The “carpet-bombing” security issue

It takes nothing more than the following line of code:

<iframe src=”RandomFile.exe”></iframe>

Google Chrome then downloads RandomFile.exe into your downloads directory without any user prompt. For many people, the download directory is the Desktop. Being an executable file, it can have its own icon. So potentially, visiting a website through Google Chrome could lead to malicious executable files appearing on your desktop, which may disguise themselves as utilities such as browsers. Not only that, it takes just one click on an icon to launch it from Chrome without any warnings.

Privacy Issue with the Omni-Bar

The address bar (Omni-bar) has built in Google Suggest. This means anything you type into the address bar, including partial URLS, are sent to Google’s servers. Not only that, requests from the Omnibar send your Google cookies. That is, Google can link every single thing (URLs and searches) you type in the address bar back to your Google account and hence your personal identity.

The Coderrr Blog has some examples of requests sent to Google’s servers. It’s pretty scary.

It’s worth mentioning Firefox 3 and Google Toolbar’s auto-suggest features will do the same thing. However, they will only send search queries whereas Chrome sends URLs too. The Electronic Frontier Foundation are worried.

Stability Issue

You can crash Google Chrome by typing :% in the address bar. Don’t ask me why, I have no idea. Interestingly enough, Google Chrome has already crashed several times in the short amount of time I’ve had it. Firefox hasn’t crashed in a long while.

Technical Issues

Google Chrome can’t physically work on a Mac. There is no way to have multiple process rendering to one window on the Mac platform.

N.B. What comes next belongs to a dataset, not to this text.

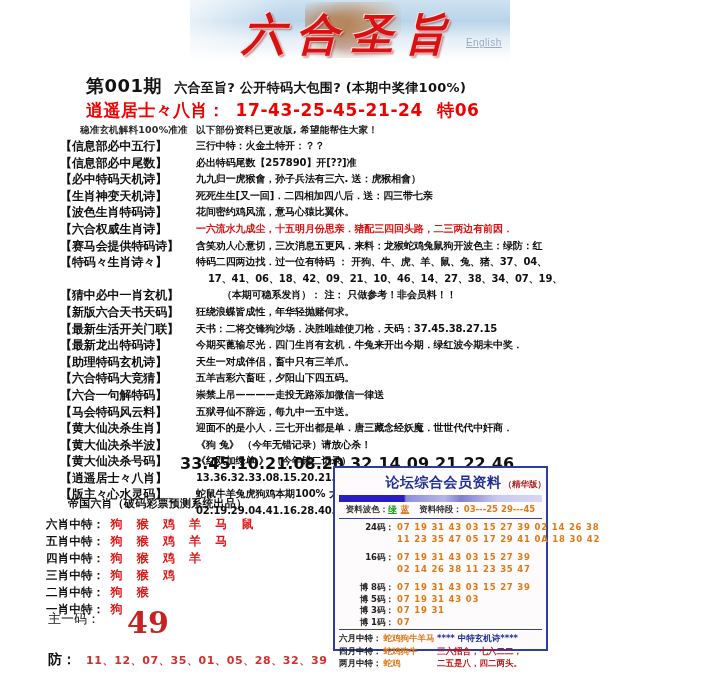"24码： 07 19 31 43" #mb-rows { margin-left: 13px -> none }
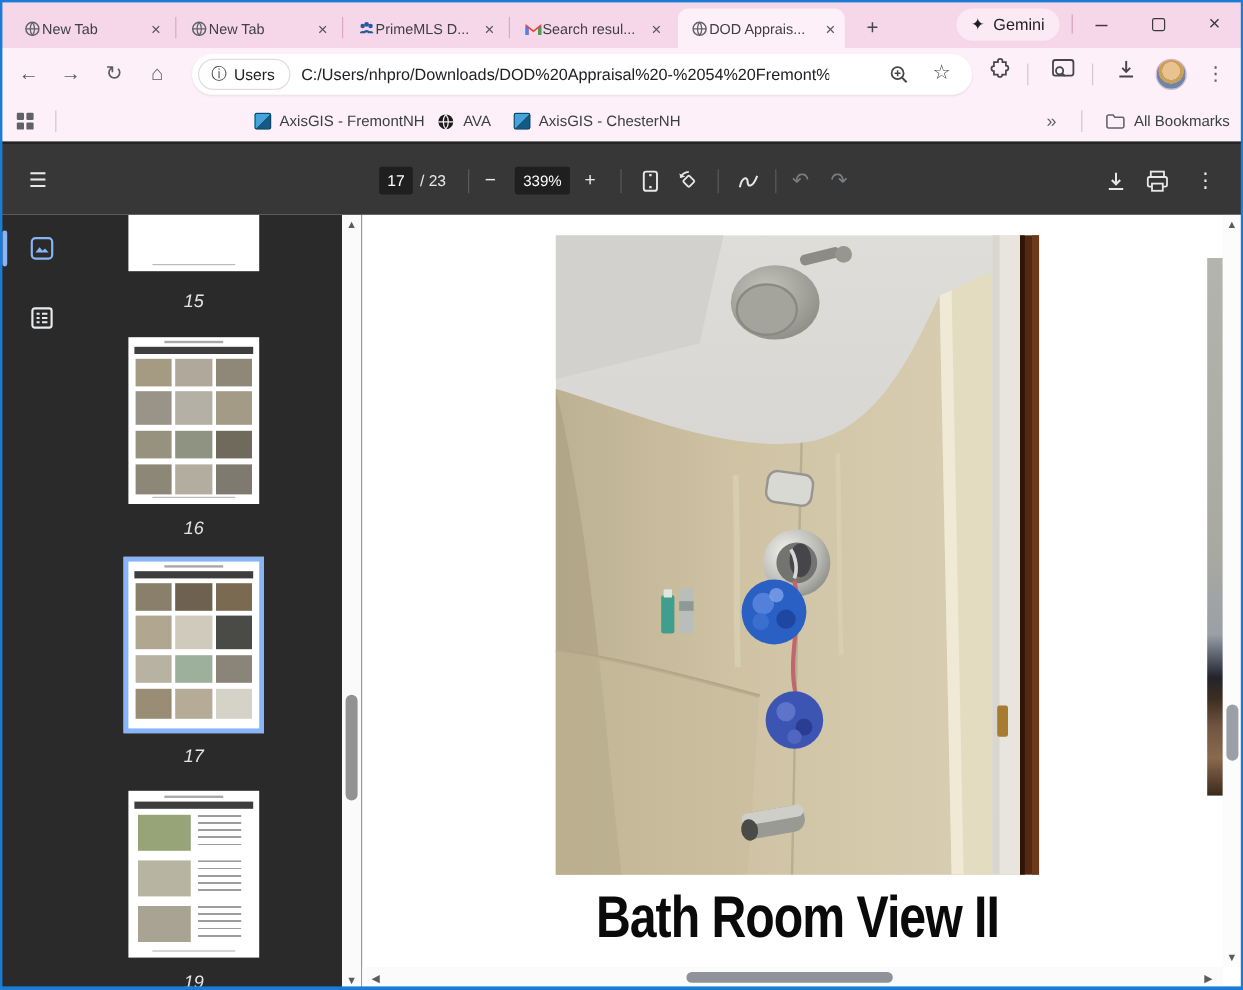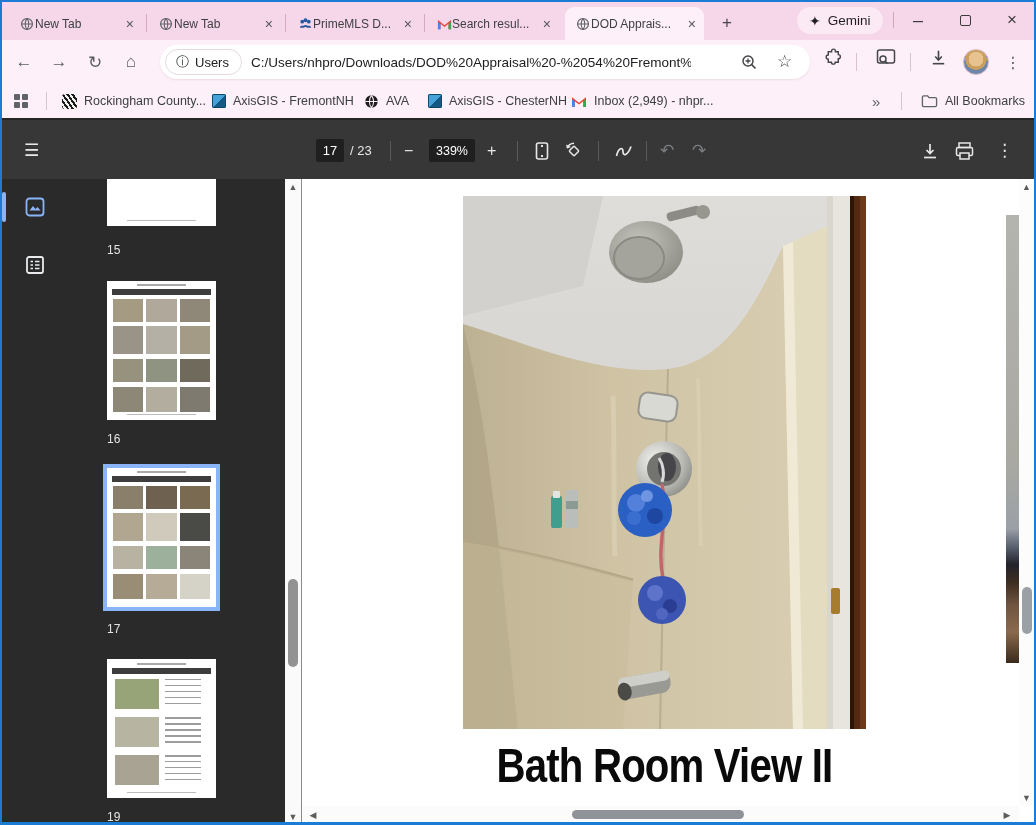"Rockingham County..." div.bm { html: <div> <span></span> <span>Rockingham County...</span> </div> -> none }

And it looks like Firefox’s new Javascript engine is beating Google Chrome in benchmark tests.

Conclusions

Google Chrome is a new product and so I don’t think we should be too harsh on it. But what’s true is that there are siginificant security, privacy and technical issues with Google Chrome as it stands at the moment. I feel it’s partially irresponsible of Google to be promoting Chrome to end users on their Google homepages when the latest release of Chrome has so many issues.

What’s more, the browser was initially released with a clause in the EULA which granted it “a perpetual, irrevocable, worldwide, royalty-free, and non-exclusive license to reproduce, adapt, modify, translate, publish, publicly perform, publicly display and distribute any Content which you submit, post or display on or through” the browser. It’s been removed now.

Recommendation: Stick with Firefox for the time being.

Google Chrome Easter Egg: about:internets

I haven’t seen much about this on the internet, so here goes. There is an easter egg in the Google Chrome browser – type in about:internets to see it.

Robert Accettura worked out how this was implemented by exploring the Chrome source code. All Chrome does is to call the Windows Screensaver inside a tab.

If you don’t understand this easter egg, this is what Wikipedia has to say:

Series of tubes” is an analogy used by United States Senator Ted Stevens (R-Alaska) to describe the Internet in the context of network neutrality.[1] On June 28, 2006, he used this metaphor to criticize a proposed amendment to a committee bill. The amendment would have prohibited Internet service providers from charging fees to give some companies higher priority access to their networks or their customers. This metaphor (along with several other odd choices of words) was widely ridiculed as demonstrating Stevens’ poor understanding of the Internet.

Oh, and Mozilla’s new Javascript engine beats Google’s V8 Javascript engine in tests.

Google launches web browser: Google Chrome

The duckies invade Google
Creative Commons License photo: Yodel Anecdotal

Wow, what can I say. This surprised me. Google is launching it’s own browser called Google Chrome. They created a comic book to announce it to the world, which is summed up at Google Blogoscoped.

It’s based on the WebKit engine also used in Safari, and includes Google Gears by default. They’ve taken bits from Safari and Mozilla and included it in this project, which they’ve also open sourced.

It’ll be interesting with another browser in the space. It launches tommorow when us web developers can finally have a play with it and see what it’s like.